Midwest buyers reported a slowdown in the rate of their purchases. “It’s 50 degrees out here and we are buying only about 120,000 Dt. It’s not a good sale day at all,” said a Nebraska utility purchaser. “You can’t sell gas when its 50 degrees out, but we are going to have a cold weekend. We get little spurts of winter here and there.”

This weekend, he said, was expected to be a “pretty good blast with temperatures down around zero.” If that were the case, their volumes could move as high as 300,000 Dt, the buyer said.

“We are going to pull as much gas as we can out of storage but Northern has started to allocate storage withdrawals because of operational factors. I don’t know how much more room we have to pull more than our firm entitlement. That entitlement gets less and less into the spring,” he noted.

“We’ll be buying all week on the spot market into this cold snap. We had to pay $3.50 on Demarcation” Wednesday.

At Northern Natural’s Ventura delivery pointm next-day gas was quoted at an average $3.57, up 4 cents and at Demarcation Thursday parcels were seen at $3.56, up a couple of pennies. On Alliance gas was 3 cents higher at $3.57, and at the Chicago Citygates quotes came in at $3.56, up about 4 cents.

Futures traders noted a belated effort by the market to reach positive territory. “We were trading around $3.39 to $3.41 for the longest time. It was down as much as 9 cents and rallied back,” said a New York floor trader. “In my view this would be a good place to sell. We’ll see what Thursday’s storage number brings, and factor that in, but we are expecting a withdrawal of 136 Bcf to 142 Bcf. There is no bullish sentiment in here at all.”

Others are right in line with the floor trader’s estimate. ICAP Energy calculates a withdrawal of 138 Bcf and a Reuters poll of 23 traders and analysts showed a 136 Bcf average with a range of 121 Bcf to 156 Bcf. Bentek Energy sees a pull of 146 Bcf.

Weather forecasts for next week continue to call for substantial cold temperatures from the Mississippi Valley eastward. Commodity Weather Group (CWG) in its six- to 10-day forecast shows below- to much-below-normal temperatures from North Dakota to Maine, and East Texas to Georgia. For the most part, the West is normal to above-normal.

“Next week’s mammoth cold air outbreak continues to be the biggest feature on the forecast horizon, and the models are experiencing difficulty seeing what happens beyond it,” said CWG President Matt Rogers. “We are watching some major model disagreements showing up as early as days nine-10 now between the usually more reliable American and European ensembles. The European ensembles introduce a weak, secondary cold push around this time, while the American models continue to progress the warmer 11-15 day trends forward.”

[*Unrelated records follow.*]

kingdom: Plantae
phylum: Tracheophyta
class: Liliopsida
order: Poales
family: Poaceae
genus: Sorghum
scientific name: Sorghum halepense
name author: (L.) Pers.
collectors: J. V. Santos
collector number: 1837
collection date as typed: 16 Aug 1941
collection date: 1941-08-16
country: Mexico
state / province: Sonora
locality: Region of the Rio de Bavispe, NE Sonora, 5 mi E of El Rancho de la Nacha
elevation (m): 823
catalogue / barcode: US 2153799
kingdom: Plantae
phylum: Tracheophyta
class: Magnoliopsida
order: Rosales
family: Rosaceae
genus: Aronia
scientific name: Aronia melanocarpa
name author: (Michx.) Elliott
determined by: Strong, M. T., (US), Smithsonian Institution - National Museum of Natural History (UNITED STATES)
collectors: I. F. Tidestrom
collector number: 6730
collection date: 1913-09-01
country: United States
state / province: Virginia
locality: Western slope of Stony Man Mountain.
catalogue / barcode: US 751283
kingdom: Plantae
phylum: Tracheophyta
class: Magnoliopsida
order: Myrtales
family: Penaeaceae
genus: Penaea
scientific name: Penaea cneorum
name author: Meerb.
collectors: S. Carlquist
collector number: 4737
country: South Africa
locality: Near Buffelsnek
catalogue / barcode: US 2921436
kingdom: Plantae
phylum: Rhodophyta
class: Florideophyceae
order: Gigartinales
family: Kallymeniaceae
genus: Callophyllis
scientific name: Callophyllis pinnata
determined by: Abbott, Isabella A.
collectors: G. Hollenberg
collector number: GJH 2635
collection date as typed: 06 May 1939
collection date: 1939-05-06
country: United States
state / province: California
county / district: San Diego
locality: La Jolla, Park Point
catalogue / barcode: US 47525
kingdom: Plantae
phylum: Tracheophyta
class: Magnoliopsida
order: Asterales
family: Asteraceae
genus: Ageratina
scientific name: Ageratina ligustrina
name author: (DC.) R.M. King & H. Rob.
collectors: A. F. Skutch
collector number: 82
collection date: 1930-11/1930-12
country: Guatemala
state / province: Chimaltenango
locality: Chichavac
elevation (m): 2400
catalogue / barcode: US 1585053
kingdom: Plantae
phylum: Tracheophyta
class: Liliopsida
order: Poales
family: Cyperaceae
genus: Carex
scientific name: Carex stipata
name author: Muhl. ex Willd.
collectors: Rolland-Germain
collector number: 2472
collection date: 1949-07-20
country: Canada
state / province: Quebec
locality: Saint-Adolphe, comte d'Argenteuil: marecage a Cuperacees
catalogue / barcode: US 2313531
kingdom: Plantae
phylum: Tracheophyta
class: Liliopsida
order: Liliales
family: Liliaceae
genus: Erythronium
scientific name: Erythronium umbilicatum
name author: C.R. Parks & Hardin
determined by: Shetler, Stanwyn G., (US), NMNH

Top traders have deftly navigated the recent decline and are looking once again to sell. “Fundamentally, not much has changed in the gas market,” said DEVO Capital President Mike DeVooght. “We do feel the highest probability is for the gas market to continue to trade in the $3-4 range over the next few months. We covered our short positions last week and will now look for a substantial rally ($3.60-4.00) to resell this market.”

DeVooght counsels trading accounts and end-users to stand aside, but producers and physical market longs are advised to hold the balance of a winter strip established earlier at $3.75-3.95. Should any of the remaining winter months trade above $3.75-3.95, he advises a “light position.”